EXERCISE AIM
Reproduce every line of text in the material below without any change, and leave the pictures out.

(Collected data)
________________________________________
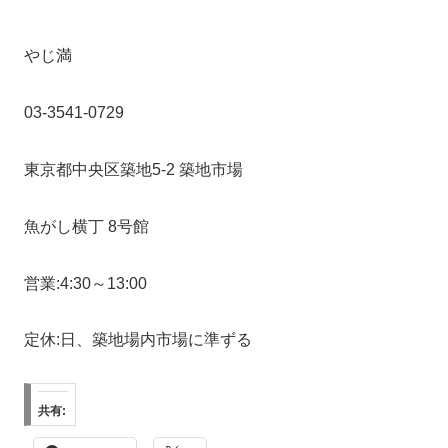
やじ満
03-3541-0729
東京都中央区築地5-2 築地市場
魚がし横丁 8号館
営業:4:30～13:00
定休:日、築地場内市場に準ずる
共有:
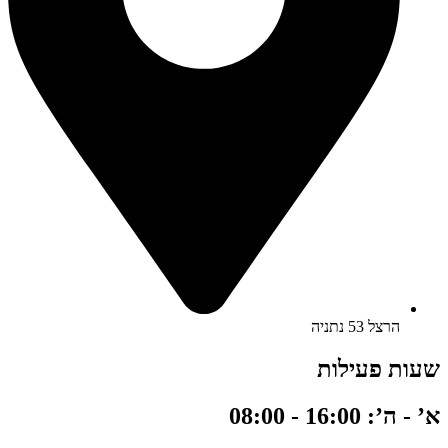
הרצל 53 נתניה
שעות פעילות
א’ - ה’: 16:00 - 08:00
________________________________________
REPLY
やじ満
03-3541-0729
東京都中央区築地5-2 築地市場
魚がし横丁 8号館
営業:4:30～13:00
定休:日、築地場内市場に準ずる
共有:
הרצל 53 נתניה
שעות פעילות
א’ - ה’: 16:00 - 08:00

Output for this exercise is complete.